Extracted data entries
******************************

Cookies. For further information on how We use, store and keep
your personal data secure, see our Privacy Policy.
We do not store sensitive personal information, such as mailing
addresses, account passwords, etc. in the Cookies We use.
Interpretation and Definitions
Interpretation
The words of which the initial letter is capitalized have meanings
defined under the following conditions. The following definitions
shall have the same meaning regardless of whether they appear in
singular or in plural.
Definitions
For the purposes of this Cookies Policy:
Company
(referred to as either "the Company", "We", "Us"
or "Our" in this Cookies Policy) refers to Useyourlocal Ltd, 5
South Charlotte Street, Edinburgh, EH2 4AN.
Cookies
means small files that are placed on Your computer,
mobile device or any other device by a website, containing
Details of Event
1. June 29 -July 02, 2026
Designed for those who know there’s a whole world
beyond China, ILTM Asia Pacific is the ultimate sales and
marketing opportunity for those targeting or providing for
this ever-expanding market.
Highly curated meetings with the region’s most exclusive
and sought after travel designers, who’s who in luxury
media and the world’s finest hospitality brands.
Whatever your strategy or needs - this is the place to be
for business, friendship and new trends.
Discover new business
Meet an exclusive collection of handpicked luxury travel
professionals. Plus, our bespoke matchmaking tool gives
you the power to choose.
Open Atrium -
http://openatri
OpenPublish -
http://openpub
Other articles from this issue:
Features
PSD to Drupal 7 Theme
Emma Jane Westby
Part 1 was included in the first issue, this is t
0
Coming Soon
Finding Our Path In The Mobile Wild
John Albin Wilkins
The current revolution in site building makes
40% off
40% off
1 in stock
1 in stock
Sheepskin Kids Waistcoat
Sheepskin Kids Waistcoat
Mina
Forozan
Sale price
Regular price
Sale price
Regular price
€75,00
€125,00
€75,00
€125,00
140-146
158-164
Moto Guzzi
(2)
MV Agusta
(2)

******************************

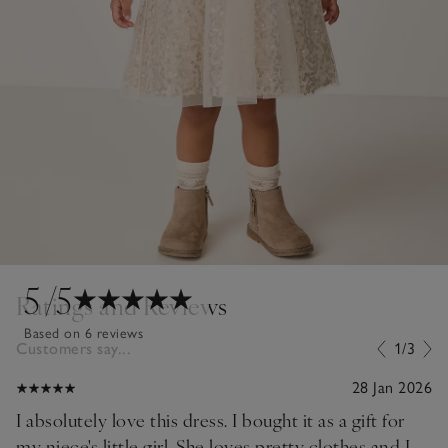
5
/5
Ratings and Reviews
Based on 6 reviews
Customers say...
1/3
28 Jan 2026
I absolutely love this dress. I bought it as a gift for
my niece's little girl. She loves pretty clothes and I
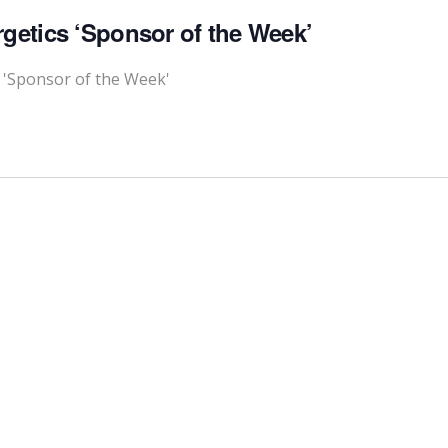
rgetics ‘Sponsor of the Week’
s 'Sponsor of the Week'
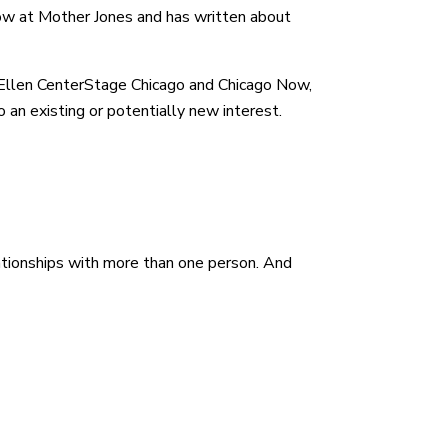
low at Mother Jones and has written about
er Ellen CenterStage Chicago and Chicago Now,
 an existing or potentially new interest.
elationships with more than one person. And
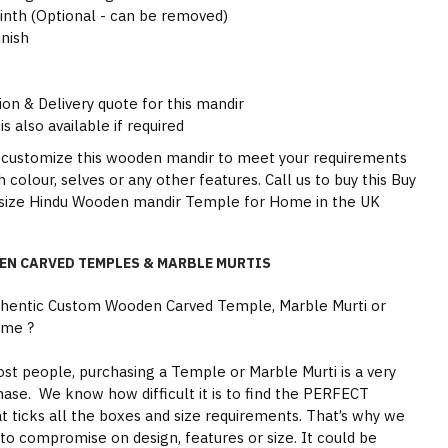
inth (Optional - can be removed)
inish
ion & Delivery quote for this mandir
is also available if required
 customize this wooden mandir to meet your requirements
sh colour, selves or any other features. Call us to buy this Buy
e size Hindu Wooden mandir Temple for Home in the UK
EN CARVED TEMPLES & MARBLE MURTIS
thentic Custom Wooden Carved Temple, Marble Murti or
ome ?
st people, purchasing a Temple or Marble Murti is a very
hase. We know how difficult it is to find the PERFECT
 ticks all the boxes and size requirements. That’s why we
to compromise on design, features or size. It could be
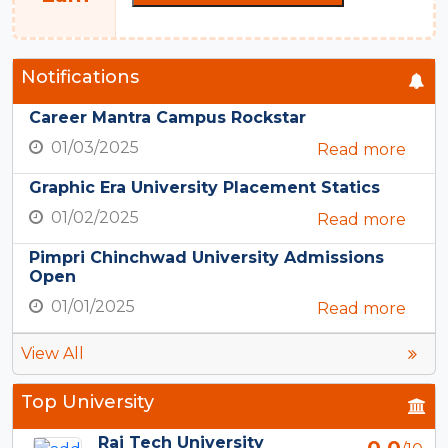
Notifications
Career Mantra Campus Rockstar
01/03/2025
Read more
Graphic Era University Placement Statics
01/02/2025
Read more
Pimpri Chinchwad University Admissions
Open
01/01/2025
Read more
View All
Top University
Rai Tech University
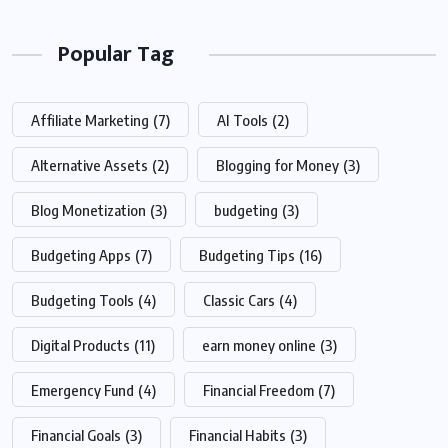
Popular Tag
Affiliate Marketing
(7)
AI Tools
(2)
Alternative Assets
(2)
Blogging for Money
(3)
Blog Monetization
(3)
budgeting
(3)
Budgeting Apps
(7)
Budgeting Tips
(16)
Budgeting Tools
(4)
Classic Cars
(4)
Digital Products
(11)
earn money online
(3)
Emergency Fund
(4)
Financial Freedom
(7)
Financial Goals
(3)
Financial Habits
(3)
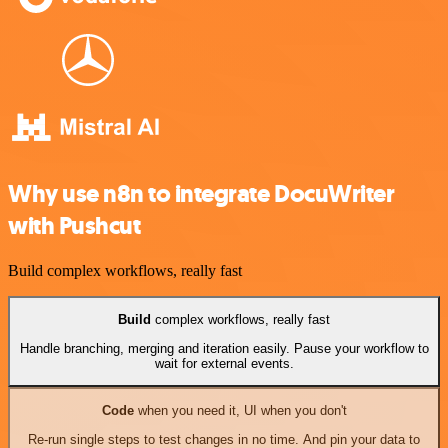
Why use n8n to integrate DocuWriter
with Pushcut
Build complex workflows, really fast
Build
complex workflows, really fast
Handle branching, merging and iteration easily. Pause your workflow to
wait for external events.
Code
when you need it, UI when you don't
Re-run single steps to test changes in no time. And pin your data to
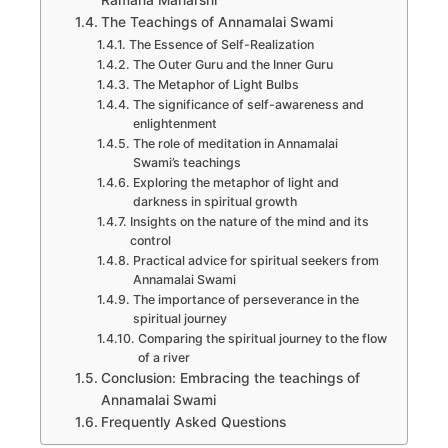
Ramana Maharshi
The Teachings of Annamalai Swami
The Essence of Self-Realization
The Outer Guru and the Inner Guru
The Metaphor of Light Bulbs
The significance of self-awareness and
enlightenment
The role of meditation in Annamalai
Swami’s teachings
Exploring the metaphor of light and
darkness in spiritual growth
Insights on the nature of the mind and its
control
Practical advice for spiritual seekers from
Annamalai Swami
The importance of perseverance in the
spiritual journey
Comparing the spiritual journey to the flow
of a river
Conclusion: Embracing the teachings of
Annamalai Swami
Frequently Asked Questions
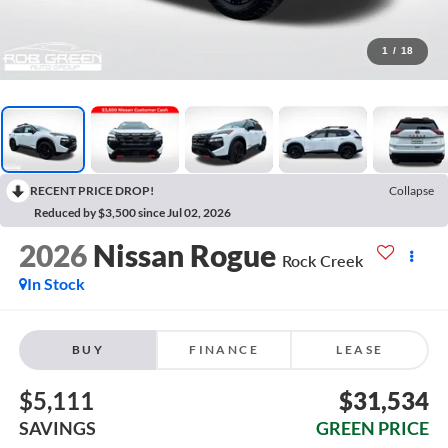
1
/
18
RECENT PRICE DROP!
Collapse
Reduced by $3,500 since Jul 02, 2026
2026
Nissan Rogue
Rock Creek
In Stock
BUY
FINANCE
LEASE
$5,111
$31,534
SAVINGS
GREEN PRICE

******************************

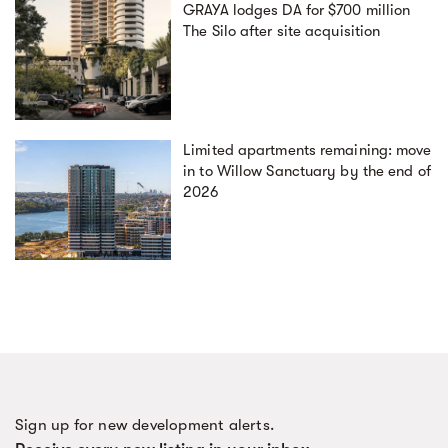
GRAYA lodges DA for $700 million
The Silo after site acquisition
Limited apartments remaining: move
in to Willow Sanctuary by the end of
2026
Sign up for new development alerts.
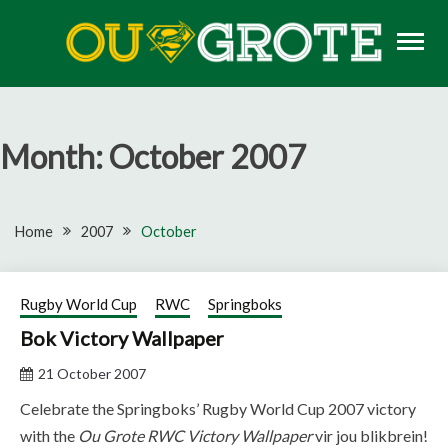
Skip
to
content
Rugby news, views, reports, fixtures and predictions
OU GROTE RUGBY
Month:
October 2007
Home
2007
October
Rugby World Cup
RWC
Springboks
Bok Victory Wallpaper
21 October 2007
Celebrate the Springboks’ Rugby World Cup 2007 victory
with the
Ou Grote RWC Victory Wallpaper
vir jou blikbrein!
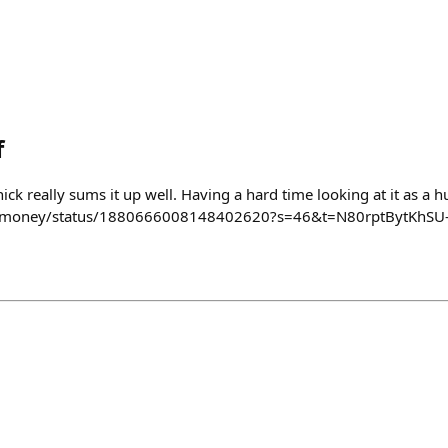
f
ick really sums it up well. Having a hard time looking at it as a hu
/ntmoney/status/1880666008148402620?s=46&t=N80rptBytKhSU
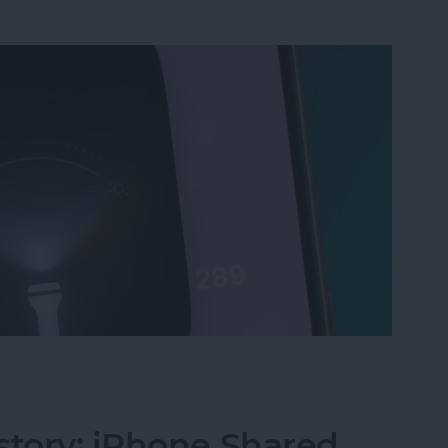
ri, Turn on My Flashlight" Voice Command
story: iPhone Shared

******************************

__Exercise goal__: Look above for the line with "Cookies. For further" and the line with "Meet an exclusive", and reproduce exactly those two lines plus every line between, nothing more.

__Written reply__:
Cookies. For further information on how We use, store and keep
your personal data secure, see our Privacy Policy.
We do not store sensitive personal information, such as mailing
addresses, account passwords, etc. in the Cookies We use.
Interpretation and Definitions
Interpretation
The words of which the initial letter is capitalized have meanings
defined under the following conditions. The following definitions
shall have the same meaning regardless of whether they appear in
singular or in plural.
Definitions
For the purposes of this Cookies Policy:
Company
(referred to as either "the Company", "We", "Us"
or "Our" in this Cookies Policy) refers to Useyourlocal Ltd, 5
South Charlotte Street, Edinburgh, EH2 4AN.
Cookies
means small files that are placed on Your computer,
mobile device or any other device by a website, containing
Details of Event
1. June 29 -July 02, 2026
Designed for those who know there’s a whole world
beyond China, ILTM Asia Pacific is the ultimate sales and
marketing opportunity for those targeting or providing for
this ever-expanding market.
Highly curated meetings with the region’s most exclusive
and sought after travel designers, who’s who in luxury
media and the world’s finest hospitality brands.
Whatever your strategy or needs - this is the place to be
for business, friendship and new trends.
Discover new business
Meet an exclusive collection of handpicked luxury travel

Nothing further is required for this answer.